**Saved data entries**

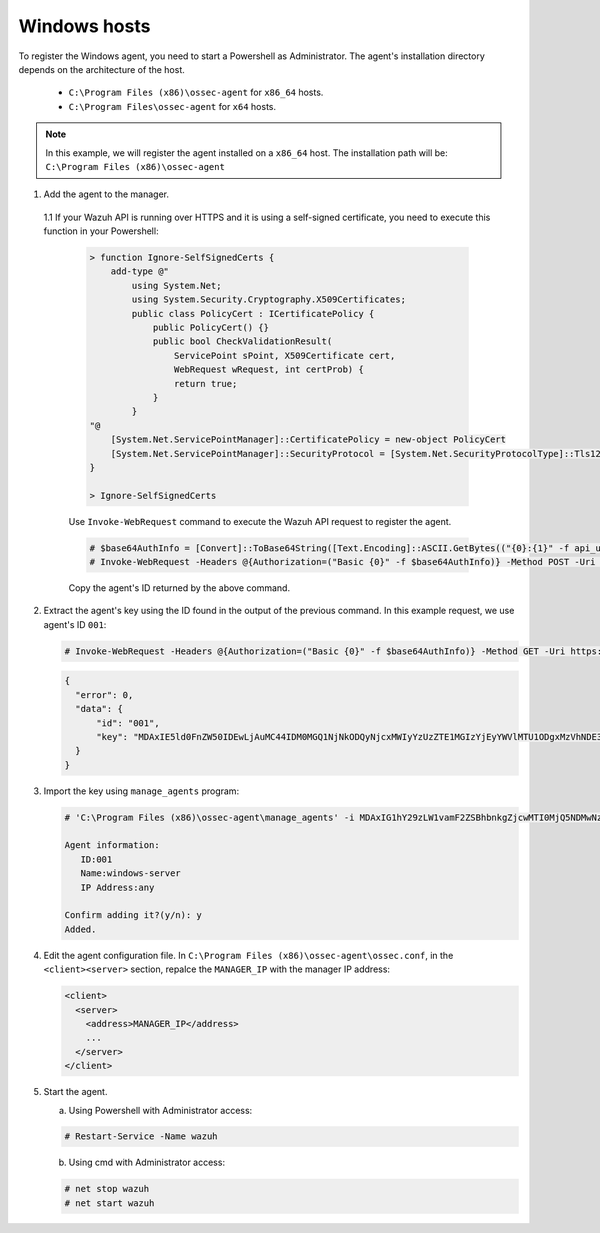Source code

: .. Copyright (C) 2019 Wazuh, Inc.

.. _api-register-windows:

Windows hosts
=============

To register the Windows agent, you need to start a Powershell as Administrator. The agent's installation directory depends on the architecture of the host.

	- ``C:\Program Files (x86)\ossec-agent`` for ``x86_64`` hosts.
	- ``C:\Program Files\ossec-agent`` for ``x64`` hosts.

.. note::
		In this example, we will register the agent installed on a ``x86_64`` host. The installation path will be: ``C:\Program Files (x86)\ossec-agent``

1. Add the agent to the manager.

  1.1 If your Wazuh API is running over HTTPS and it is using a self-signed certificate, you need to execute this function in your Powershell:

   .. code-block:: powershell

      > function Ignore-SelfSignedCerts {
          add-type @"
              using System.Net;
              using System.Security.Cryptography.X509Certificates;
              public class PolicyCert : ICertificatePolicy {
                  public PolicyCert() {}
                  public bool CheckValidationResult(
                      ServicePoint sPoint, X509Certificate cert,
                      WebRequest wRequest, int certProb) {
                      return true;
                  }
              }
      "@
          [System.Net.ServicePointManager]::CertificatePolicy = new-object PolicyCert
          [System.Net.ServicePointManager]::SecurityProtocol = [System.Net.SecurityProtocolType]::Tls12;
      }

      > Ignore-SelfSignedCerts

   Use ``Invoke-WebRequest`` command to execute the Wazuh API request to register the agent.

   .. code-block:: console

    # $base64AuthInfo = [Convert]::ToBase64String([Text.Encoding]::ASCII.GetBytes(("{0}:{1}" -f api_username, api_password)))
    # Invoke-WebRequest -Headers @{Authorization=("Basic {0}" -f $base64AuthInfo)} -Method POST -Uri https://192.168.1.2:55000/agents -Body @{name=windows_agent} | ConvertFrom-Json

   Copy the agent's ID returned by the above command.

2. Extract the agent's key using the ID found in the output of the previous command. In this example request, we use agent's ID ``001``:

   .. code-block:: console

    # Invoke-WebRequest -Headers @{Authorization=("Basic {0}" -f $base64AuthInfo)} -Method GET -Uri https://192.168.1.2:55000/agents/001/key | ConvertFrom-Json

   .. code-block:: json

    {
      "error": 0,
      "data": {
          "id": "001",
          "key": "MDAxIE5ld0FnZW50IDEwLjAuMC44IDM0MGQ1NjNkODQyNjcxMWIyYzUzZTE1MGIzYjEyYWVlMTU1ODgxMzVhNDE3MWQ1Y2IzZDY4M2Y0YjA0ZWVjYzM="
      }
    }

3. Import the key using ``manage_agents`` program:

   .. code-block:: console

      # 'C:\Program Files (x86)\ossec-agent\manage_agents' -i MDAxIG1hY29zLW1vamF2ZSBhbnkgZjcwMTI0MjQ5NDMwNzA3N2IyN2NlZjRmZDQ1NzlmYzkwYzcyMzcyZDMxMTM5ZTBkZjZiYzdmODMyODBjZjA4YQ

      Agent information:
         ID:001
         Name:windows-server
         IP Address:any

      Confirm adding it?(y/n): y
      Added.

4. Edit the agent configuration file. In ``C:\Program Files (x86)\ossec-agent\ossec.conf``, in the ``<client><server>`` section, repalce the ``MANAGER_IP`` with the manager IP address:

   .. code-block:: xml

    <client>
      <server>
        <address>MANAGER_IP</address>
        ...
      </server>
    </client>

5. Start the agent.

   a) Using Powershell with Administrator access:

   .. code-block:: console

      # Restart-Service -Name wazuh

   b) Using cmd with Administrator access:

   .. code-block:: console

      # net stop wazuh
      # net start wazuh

---

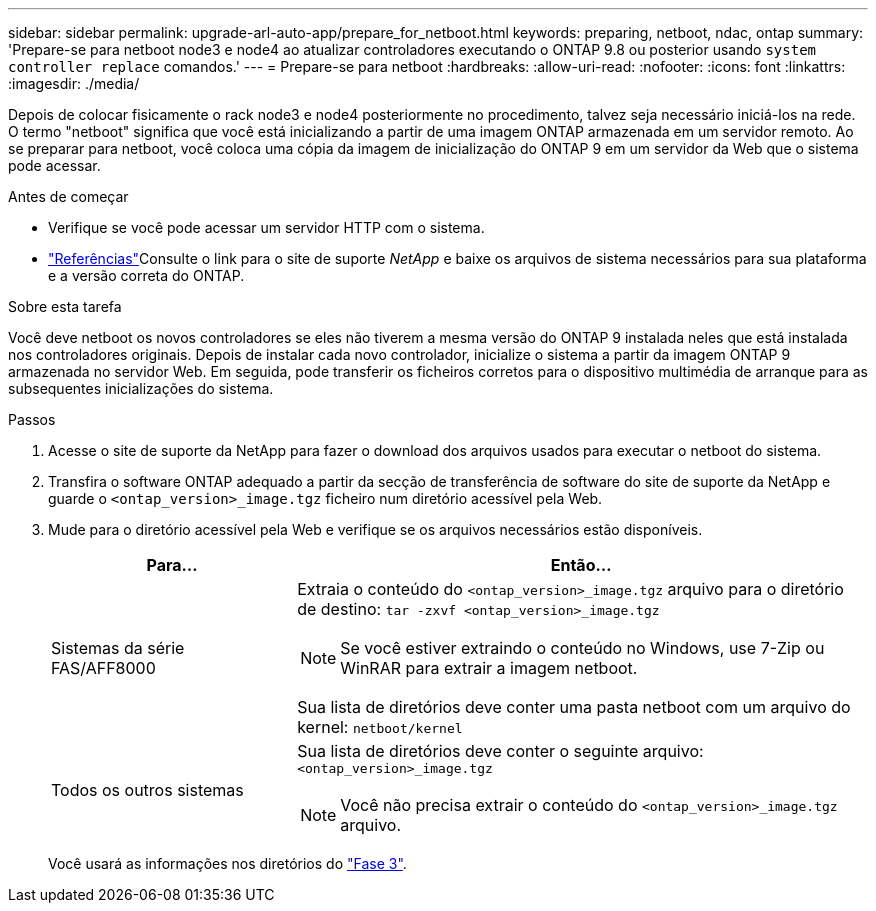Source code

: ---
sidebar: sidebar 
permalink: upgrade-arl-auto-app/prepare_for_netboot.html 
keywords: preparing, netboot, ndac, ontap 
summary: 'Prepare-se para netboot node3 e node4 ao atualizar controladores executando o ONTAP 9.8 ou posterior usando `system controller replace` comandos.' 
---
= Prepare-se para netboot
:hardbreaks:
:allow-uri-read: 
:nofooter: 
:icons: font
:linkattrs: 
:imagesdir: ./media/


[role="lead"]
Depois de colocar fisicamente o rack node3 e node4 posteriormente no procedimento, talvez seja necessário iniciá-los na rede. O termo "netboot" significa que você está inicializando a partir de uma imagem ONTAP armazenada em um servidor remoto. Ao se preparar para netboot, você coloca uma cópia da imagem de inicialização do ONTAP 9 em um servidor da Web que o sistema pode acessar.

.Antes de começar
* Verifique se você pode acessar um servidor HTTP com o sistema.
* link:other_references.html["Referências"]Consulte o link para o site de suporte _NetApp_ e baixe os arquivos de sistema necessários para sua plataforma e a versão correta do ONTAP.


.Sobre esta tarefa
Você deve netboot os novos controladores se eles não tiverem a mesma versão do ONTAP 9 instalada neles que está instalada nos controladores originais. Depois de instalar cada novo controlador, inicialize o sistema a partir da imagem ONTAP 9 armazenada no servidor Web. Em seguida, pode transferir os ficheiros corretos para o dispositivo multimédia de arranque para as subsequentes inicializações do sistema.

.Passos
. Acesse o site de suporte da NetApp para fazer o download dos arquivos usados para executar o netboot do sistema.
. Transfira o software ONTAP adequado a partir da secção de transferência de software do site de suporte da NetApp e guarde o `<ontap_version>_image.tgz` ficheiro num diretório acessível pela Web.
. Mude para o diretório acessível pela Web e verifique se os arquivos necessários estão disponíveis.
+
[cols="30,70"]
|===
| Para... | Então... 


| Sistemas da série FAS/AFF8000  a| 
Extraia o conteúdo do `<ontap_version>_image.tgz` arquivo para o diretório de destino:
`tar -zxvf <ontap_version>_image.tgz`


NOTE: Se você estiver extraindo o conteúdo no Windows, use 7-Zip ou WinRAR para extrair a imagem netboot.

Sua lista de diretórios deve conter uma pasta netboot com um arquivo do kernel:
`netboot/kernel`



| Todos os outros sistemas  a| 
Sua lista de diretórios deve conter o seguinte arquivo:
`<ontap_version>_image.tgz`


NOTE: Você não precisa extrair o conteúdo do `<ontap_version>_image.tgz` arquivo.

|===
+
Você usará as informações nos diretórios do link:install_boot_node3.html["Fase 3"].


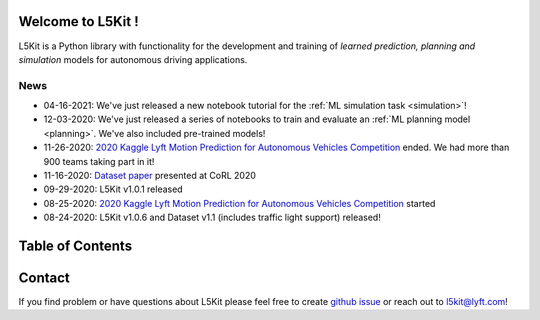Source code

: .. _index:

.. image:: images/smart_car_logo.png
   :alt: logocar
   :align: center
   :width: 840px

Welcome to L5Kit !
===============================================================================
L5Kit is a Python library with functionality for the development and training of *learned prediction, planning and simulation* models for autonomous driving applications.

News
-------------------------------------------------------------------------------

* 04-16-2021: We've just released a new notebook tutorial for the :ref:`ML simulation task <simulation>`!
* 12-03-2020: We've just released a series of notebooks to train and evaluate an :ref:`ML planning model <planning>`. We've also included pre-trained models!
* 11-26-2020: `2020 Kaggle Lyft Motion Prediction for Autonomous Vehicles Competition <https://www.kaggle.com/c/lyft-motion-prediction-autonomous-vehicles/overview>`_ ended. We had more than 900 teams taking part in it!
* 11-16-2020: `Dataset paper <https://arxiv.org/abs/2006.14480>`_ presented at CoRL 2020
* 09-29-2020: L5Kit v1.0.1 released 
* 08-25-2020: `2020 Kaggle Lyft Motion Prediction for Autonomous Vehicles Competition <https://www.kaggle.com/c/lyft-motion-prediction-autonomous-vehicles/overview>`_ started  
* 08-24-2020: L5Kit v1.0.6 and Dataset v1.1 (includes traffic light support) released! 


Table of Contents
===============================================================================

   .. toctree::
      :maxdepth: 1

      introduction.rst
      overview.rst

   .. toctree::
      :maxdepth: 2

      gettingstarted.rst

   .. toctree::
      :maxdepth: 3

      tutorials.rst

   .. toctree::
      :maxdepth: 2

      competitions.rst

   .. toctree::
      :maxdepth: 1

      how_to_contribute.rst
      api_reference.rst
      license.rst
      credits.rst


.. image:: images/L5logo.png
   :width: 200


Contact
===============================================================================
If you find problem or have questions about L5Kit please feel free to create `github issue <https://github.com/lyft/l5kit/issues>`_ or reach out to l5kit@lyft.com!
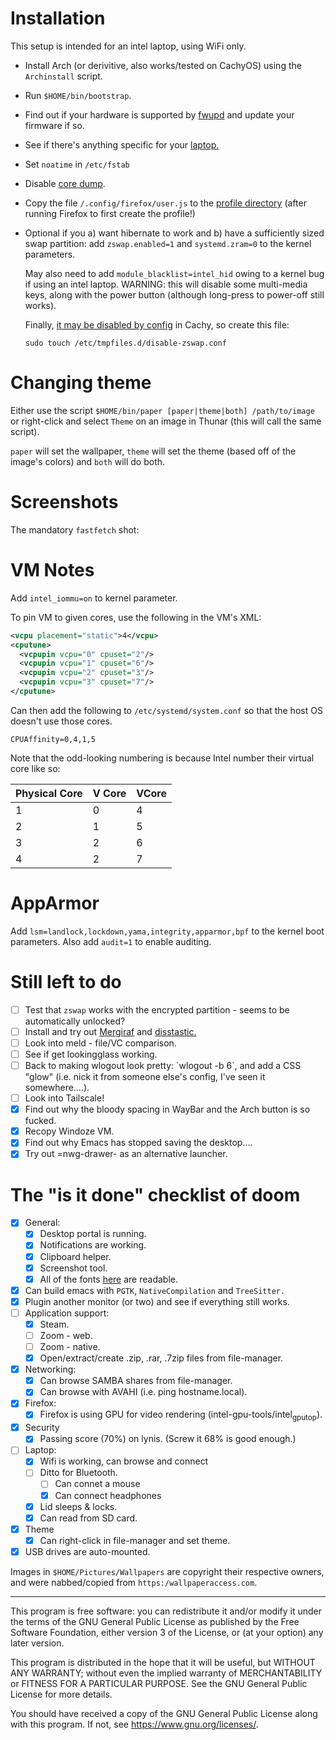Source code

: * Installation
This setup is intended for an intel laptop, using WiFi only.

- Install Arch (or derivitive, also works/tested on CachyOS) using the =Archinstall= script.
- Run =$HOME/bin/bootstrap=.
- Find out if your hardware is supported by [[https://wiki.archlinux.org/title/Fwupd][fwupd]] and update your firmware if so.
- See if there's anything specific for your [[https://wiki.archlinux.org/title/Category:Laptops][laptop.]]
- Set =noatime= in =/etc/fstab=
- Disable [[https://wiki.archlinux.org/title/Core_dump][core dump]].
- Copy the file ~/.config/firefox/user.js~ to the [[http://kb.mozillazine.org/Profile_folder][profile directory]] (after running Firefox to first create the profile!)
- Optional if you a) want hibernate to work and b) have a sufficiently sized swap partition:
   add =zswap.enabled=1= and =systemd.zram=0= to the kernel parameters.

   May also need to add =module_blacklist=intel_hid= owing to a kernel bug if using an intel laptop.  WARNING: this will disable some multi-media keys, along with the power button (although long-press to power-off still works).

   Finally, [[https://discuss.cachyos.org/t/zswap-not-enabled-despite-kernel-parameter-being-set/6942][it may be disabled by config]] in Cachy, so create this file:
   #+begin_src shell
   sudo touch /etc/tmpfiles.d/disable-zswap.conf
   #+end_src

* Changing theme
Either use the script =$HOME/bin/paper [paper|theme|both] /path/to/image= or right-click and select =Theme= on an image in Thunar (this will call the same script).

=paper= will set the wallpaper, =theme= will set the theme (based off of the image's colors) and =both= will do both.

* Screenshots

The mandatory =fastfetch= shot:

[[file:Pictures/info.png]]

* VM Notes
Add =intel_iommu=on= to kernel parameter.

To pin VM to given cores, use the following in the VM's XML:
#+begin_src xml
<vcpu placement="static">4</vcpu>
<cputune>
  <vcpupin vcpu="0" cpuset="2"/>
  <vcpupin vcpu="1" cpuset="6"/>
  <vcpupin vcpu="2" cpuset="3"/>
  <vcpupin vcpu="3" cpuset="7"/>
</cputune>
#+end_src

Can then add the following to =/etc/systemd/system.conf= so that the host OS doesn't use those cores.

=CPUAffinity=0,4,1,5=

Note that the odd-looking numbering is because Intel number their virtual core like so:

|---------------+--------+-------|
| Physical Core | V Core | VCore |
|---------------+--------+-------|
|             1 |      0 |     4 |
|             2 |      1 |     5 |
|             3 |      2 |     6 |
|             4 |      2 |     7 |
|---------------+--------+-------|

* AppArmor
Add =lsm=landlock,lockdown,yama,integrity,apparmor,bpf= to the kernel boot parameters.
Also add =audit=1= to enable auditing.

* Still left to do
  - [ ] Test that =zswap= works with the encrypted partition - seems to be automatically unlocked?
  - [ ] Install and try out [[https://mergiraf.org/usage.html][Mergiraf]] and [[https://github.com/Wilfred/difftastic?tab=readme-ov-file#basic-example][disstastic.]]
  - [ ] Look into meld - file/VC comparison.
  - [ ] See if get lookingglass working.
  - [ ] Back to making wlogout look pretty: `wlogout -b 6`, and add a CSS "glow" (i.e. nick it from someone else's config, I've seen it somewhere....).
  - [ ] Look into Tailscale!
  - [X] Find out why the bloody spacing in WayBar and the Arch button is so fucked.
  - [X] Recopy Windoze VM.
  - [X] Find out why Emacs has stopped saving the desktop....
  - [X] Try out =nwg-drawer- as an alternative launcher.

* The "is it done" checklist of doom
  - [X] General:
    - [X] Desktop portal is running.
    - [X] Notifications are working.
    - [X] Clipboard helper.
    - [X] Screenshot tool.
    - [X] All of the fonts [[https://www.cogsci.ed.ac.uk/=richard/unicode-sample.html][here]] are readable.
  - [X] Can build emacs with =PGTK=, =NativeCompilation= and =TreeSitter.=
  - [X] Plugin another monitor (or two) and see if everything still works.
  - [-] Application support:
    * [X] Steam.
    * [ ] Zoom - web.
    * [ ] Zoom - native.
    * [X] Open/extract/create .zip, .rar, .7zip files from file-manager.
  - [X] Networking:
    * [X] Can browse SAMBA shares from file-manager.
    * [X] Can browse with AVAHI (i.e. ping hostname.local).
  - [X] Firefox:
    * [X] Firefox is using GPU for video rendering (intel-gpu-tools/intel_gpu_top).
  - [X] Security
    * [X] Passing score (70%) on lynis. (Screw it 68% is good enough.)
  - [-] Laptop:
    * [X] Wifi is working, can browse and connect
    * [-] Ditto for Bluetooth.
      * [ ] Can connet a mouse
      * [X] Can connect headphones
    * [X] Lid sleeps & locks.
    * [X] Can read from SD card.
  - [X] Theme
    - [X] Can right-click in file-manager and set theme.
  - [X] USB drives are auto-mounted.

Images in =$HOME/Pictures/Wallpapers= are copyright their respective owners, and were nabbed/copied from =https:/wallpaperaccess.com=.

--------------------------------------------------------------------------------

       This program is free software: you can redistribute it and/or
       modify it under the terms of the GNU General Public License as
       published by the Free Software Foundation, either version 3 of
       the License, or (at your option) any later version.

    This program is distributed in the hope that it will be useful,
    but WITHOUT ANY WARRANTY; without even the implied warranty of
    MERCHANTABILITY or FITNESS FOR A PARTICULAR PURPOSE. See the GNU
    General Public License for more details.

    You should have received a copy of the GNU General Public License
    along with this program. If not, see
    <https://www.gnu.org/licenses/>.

**Task goal**
When the entries above show the word "cpuset" in a line, copy that line out.

**Exercise result**
  <vcpupin vcpu="0" cpuset="2"/>
  <vcpupin vcpu="1" cpuset="6"/>
  <vcpupin vcpu="2" cpuset="3"/>
  <vcpupin vcpu="3" cpuset="7"/>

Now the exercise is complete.